Michael lives in London and Hamburg, and teaches in Florida. He is the author of four books of poems, a book of criticism, and the translator of many books from the German. Here he kindly answers my questions.

Mark Thwaite: Acrimony was a wonderful collection of poems, much of it about your relationship with your father.Was that book important to you? Do you still write poetry?

Michael Hofmann: I haven’t written so many poetry books – four – that they aren’t all important to me, if that doesn’t sound a little plaintive. But with its two-part organization, and the clutch of poems about my father and growing up and so on, I suppose Acrimony packs the most punch. It seems like a book I might have written on purpose, and not like the others, which contain more or less whatever I managed to write over a certain period.
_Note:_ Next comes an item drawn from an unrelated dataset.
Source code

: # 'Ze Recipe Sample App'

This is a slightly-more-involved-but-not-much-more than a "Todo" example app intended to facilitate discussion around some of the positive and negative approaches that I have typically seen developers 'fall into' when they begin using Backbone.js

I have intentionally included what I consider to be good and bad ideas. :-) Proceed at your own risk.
I still feel close to the poems in it – especially in the first, non-father, part – which is a little alarming, after almost twenty years. Somewhere in there is the clue too to why I haven’t written more, and why I’m hardly writing anything now. There doesn’t seem to me much wrong with what I have written, but at the same time I don’t want to write any more of it; I’m looking – or waiting – for some kind of new orientation. I’m not sure to what extent I’ve failed – dried up or gone away – and to what extent I’m doing what I always did and always wanted to do, which is a mix of things. That archaic designation, “man of letters”. Though of course I never imagined I’d be reduced to a poem every other year, or whatever it is! A friendly critic – I’m thinking of Dennis O’Driscoll – told me my poems must have taken a lot of living, and that a hiatus in production was not unexpected, and possibly a good thing. I’d like to find some way of writing that was less exorbitant, less antagonistic, less cannibalistic…

MT: I'm guessing from books like The Faber Berryman and Robert Lowell: Poems Selected by Michael Hofmann and your new The Faber Book of 20th Century German Poems that poetry is still important to you!?
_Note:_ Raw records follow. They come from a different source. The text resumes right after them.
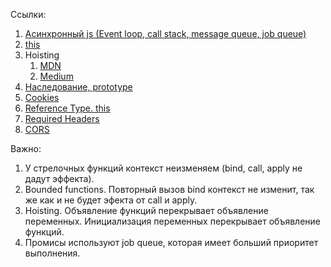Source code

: Ссылки:
1) [Асинхронный js (Event loop, call stack, message queue, job queue)](https://medium.com/nuances-of-programming/%D0%B0%D1%81%D0%B8%D0%BD%D1%85%D1%80%D0%BE%D0%BD%D0%BD%D1%8B%D0%B9-javascript-%D1%86%D0%B8%D0%BA%D0%BB-%D0%BE%D0%B1%D1%80%D0%B0%D0%B1%D0%BE%D1%82%D0%BA%D0%B8-%D1%81%D0%BE%D0%B1%D1%8B%D1%82%D0%B8%D0%B9-f47cf28fb130)
2) [this](https://developer.mozilla.org/ru/docs/Web/JavaScript/Reference/Operators/this)
3) Hoisting
   1. [MDN](https://developer.mozilla.org/ru/docs/%D0%A1%D0%BB%D0%BE%D0%B2%D0%B0%D1%80%D1%8C/%D0%9F%D0%BE%D0%B4%D0%BD%D1%8F%D1%82%D0%B8%D0%B5)
   2. [Medium](https://medium.com/@stasonmars/%D1%80%D0%B0%D0%B7%D0%B1%D0%B8%D1%80%D0%B0%D0%B5%D0%BC%D1%81%D1%8F-%D1%81-%D0%BF%D0%BE%D0%B4%D0%BD%D1%8F%D1%82%D0%B8%D0%B5%D0%BC-hoisting-%D0%B2-javascript-7d2d27bc51f1)
3) [Наследование, prototype](https://developer.mozilla.org/ru/docs/Web/JavaScript/Inheritance_and_the_prototype_chain)
4) [Cookies](https://developer.mozilla.org/ru/docs/Web/API/Document/cookie)
5) [Reference Type. this](https://learn.javascript.ru/object-methods#vnutrennyaya-realizatsiya-ssylochnyy-tip)
6) [Required Headers](https://serverfault.com/questions/163511/what-is-the-mandatory-information-a-http-request-header-must-contain)
7) [CORS](https://developer.mozilla.org/ru/docs/Web/HTTP/CORS)

Важно: 
1) У стрелочных функций контекст неизменяем (bind, call, apply не дадут эффекта).
2) Bounded functions. Повторный вызов bind контекст не изменит, так же как и не будет эфекта от call и apply.
3) Hoisting. Объявление функций перекрывает объявление переменных. Инициализация переменных перекрывает объявление функций.
4) Промисы используют job queue, которая имеет больший приоритет выполнения.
MH: Yes, it is. Never in the exclusive way it’s supposed to be important to poets – I’ve always read other things, and held them in higher regard than most poetry – but it’s part of my furniture. Fierce furniture. Those books are projections if you like, or shadows, of the vast time I’ve spent on their authors: Berryman I first wrote about as an undergraduate; Lowell I was supposed to write a PhD on (though I didn’t come close), and I continually re-read; and I’m a sort of autodidact in German poetry. The German anthology is about one-third translated by me, for what that’s worth.

MT: Of late you seem to have been focussing on translation. Is translating the dayjob whilst you concentrate your artistic energy on your own writing or do you see translating itself as a creative endeavour?